Well, let's see.. Other than Jesus Christ's Atonement, it is the greatest event to ever occur. I mean, I'm extremely humbled to have this knowledge. I can't give enough thanks to my Eternal Father that he allowed me; a big sinner, to have this peace, this happiness, this security and this hope. I've seen too many others with questions, sitting in darkness, having almost no knowledge about God's nature and our purpose in this life. I've asked many people these questions: What is God's true nature? What is the purpose of life? Why do bad things happen to good people? Why's there so much confusion? What do I really need to do to gain salvation? The only answers I've ever gotten that can even be remotely correct are the ones I recevied from Christ's Restored Church. I know from experiences, evidences, circumstances, logic, and most importantly the Holy Ghost that this is the one true Church. Yeah, I know, you hear it from every Latter-day Saint. There's a reason we say it. I used to have a lot of questions, most of them have been satisfactorily answered through the truth's that I've been taught from the Gospel. It's nice to not have any confusion and to have the full and complete truth that we need on this Earth.

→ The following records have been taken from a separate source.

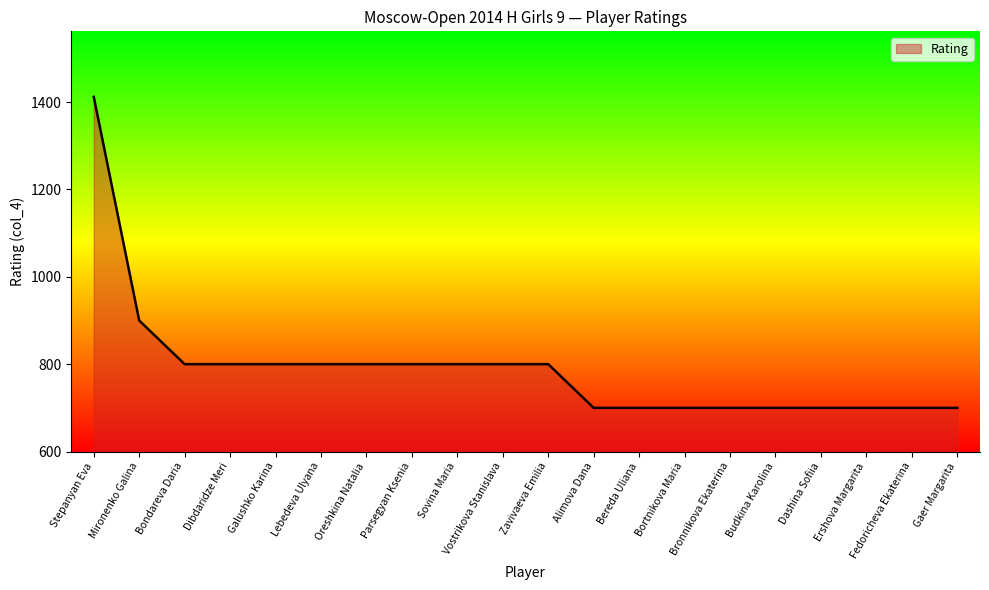

What is the change in value from Dibdaridze Meri to Fedoricheva Ekaterina?

-100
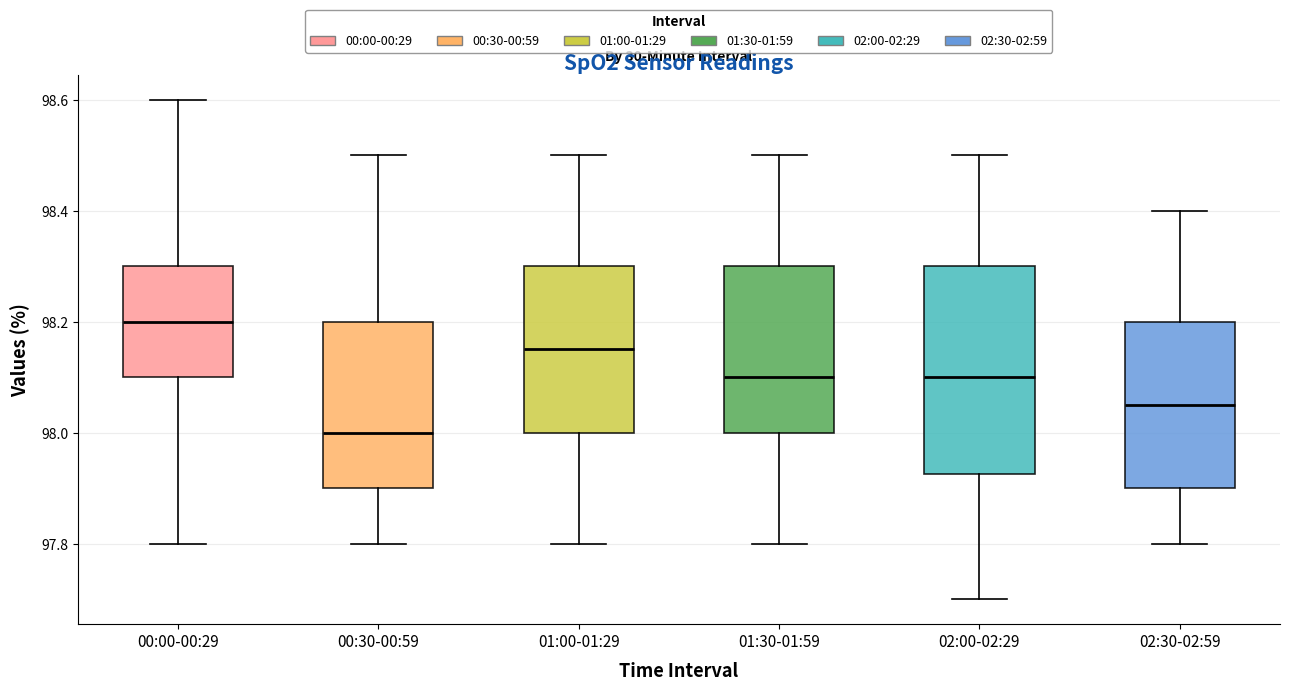

Reading left to right, read every box against the y-axis: the position of its median line, the range the box covers, and the ends of its whiskers. The values are not printed on the chart, so give them approximately, as read against the axis.

00:00-00:29: median 98.20, box 98.10 to 98.30, whiskers 97.80 to 98.60
00:30-00:59: median 98.00, box 97.90 to 98.20, whiskers 97.80 to 98.50
01:00-01:29: median 98.16, box 98.00 to 98.30, whiskers 97.80 to 98.50
01:30-01:59: median 98.10, box 98.00 to 98.30, whiskers 97.80 to 98.50
02:00-02:29: median 98.10, box 97.92 to 98.30, whiskers 97.70 to 98.50
02:30-02:59: median 98.06, box 97.90 to 98.20, whiskers 97.80 to 98.40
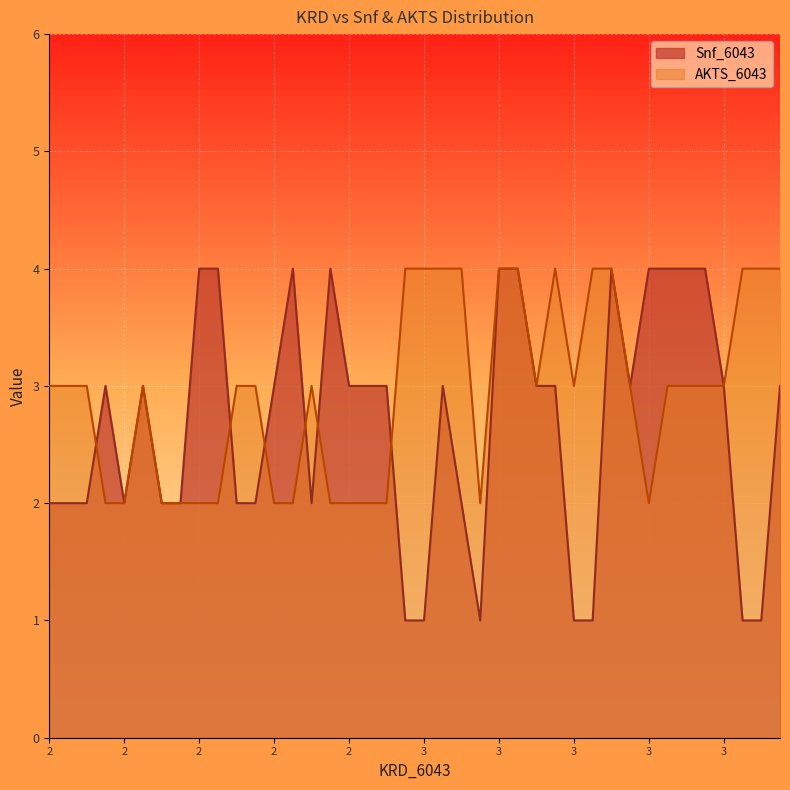

Is it true that Snf_6043 equals 5 at 2?

False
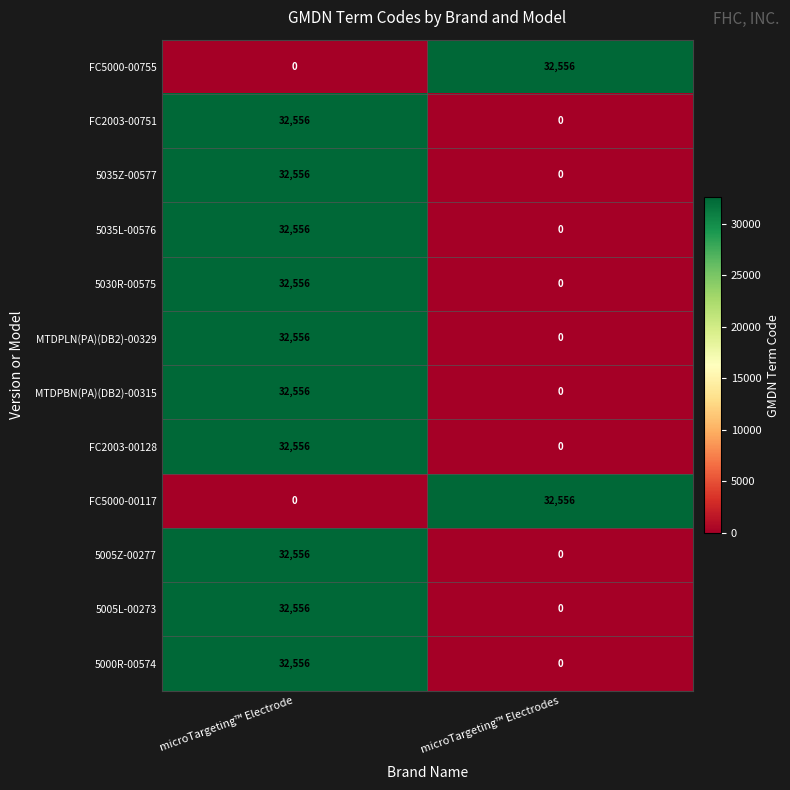

How many data points does each series have?

2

When it comes down to e'rrythang, I stand as a witness of Jesus Christ. (Moroni 6:3, Mosiah 18:8-9) When I'm at Church? I'm a Mormon. When I'm at School? Still a Mormon. When I'm chillaxin' with muh broskies? Still a Mormon. I maintain the standards that I know to be true. (James 1:22) Awesome thing is, I'm still a homie. ;] hahaha. Jesus Christ taught us to actually be more than just a one-day a week Christian. (Matthew 10:22) Every day I do what I can to build my testimony and serve and love those around me. I practice what I preach, I ain't a hypocrite. I take what I have and I apply it. I have the scriptures, my family, my friends, the words of modern-day prophets and a testimony of Jesus Christ. I participate in community service. I go to church and worship my Heavenly Father and Lord and Savior every Sunday. I go to church activities. I build up others confidence. And, basically, I do whatever I can to be a good person.